◆ **To do**
A: According to the nerve surgery outline, which surgical approach is the most common?
B: Rewrite the nerve surgery outline from "early initiation of" up to and including "(with supraclavicular approach)", substituting "physical therapy" for "physiotherapy".
C: Extend the nerve surgery outline past its final line.

◆ **Text excerpt**
Surgical Approaches:
Supraclavicular approach (most common) for accessing upper trunks and roots
infraclavicular approach for lower trunks and divisions
axillary approach for terminal branches
Choice depends on suspected lesion location.
Intraoperative Findings:
Direct visualization of nerve fibers, identifying continuity, continuity deficits, neuromas, entrapments, tumors, or signs of inflammation/scarring
Assessment of nerve excitability with nerve stimulator can help identify functional nerve fibers.
Intraoperative Management:
Careful dissection to avoid further nerve injury
meticulous hemostasis
identification of specific nerve components (roots, trunks, cords, branches)
decision for repair, grafting, decompression, or excision based on findings
Neurolysis may be performed
Nerve grafting techniques using autograft (e.g., sural nerve) or allografts are employed for significant gaps.
Closure:
Layered closure of surgical incision with sutures
sterile dressing application
Postoperative imaging may be considered if significant intervention was performed.
Postoperative Care And Complications
Postoperative Care:
Pain management
wound care and monitoring for infection
immobilization of the limb as indicated (e.g., sling)
early initiation of physiotherapy to prevent stiffness and maintain joint mobility
regular neurological assessment to monitor for improvement or deterioration.
Early Complications:
Hematoma formation
infection
nerve injury (iatrogenic)
pneumothorax (with supraclavicular approach)
phrenic nerve palsy
recurrent laryngeal nerve injury
vascular injury (subclavian artery/vein).
Late Complications:
Chronic pain syndromes
neuroma formation
scar tissue entrapment
loss of function despite intervention
stiffness
complex regional pain syndrome (CRPS)
non-union or graft failure.
Prevention Strategies:
Precise surgical technique and anatomical knowledge
careful dissection
judicious use of electrocautery
appropriate patient positioning
use of magnification (loupes or microscope)
diligent hemostasis
adequate prophylaxis for infection
prompt recognition and management of complications.
Prognosis
Factors Affecting Prognosis:
Severity and type of injury (avulsion vs
rupture vs
stretch)
time from injury to repair
age of the patient
specific nerve components involved (e.g., preganglionic vs
postganglionic injuries)
patient's overall health and compliance with rehabilitation
presence of comorbidities.

[Stored records]
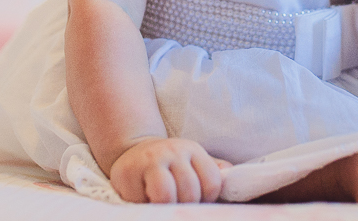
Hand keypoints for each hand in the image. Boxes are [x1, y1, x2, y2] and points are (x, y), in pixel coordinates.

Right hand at [108, 136, 227, 202]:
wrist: (134, 151)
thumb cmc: (169, 164)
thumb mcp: (193, 162)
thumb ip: (212, 171)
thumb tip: (231, 175)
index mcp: (192, 150)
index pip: (212, 183)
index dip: (208, 200)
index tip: (198, 201)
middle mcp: (172, 151)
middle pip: (190, 192)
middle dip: (186, 207)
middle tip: (177, 204)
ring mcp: (149, 161)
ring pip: (166, 196)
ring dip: (165, 207)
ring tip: (162, 205)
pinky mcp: (126, 173)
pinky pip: (140, 201)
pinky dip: (144, 206)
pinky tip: (144, 199)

◆ **Written responses**
A: The supraclavicular approach, used for accessing the upper trunks and roots.

B:
early initiation of physical therapy to prevent stiffness and maintain joint mobility
regular neurological assessment to monitor for improvement or deterioration.
Early Complications:
Hematoma formation
infection
nerve injury (iatrogenic)
pneumothorax (with supraclavicular approach)

C:
Outcomes:
Prognosis is variable
Complete recovery is less common with severe injuries
Functional recovery often involves a combination of motor and sensory return, which can take months to years
Significant improvements in strength, sensation, and pain reduction are considered successful outcomes
In cases of irreversible nerve damage or extensive loss, functional substitution strategies might be explored.
Follow Up:
Regular clinical and electrophysiological follow-up is essential, typically every 3-6 months initially, then annually
Physiotherapy and occupational therapy are crucial components of long-term management
Patients should be educated about realistic expectations and the importance of ongoing rehabilitation.
Key Points
Exam Focus:
DNB/NEET SS exams will test detailed brachial plexus anatomy, common injury patterns in trauma (especially motorcycle accidents), diagnostic modalities (EMG/NCS, MRI), and surgical indications for exploration
Understanding the different surgical approaches (supraclavicular, infraclavicular) and their target structures is critical.
Clinical Pearls:
Always consider the possibility of brachial plexus injury in high-energy trauma to the shoulder/neck region
Thorough neurological examination and appropriate investigations are paramount
Early surgical intervention offers the best chance for functional recovery in suitable cases
Multidisciplinary approach involving surgeons, neurologists, and physiotherapists is key.
Common Mistakes:
Inadequate history taking regarding mechanism of injury
Overlooking subtle neurological deficits
Delayed referral for surgical consultation
Performing exploration without adequate preoperative imaging and electrophysiological assessment
Inappropriate surgical approach for the suspected lesion
Insufficient or delayed postoperative rehabilitation.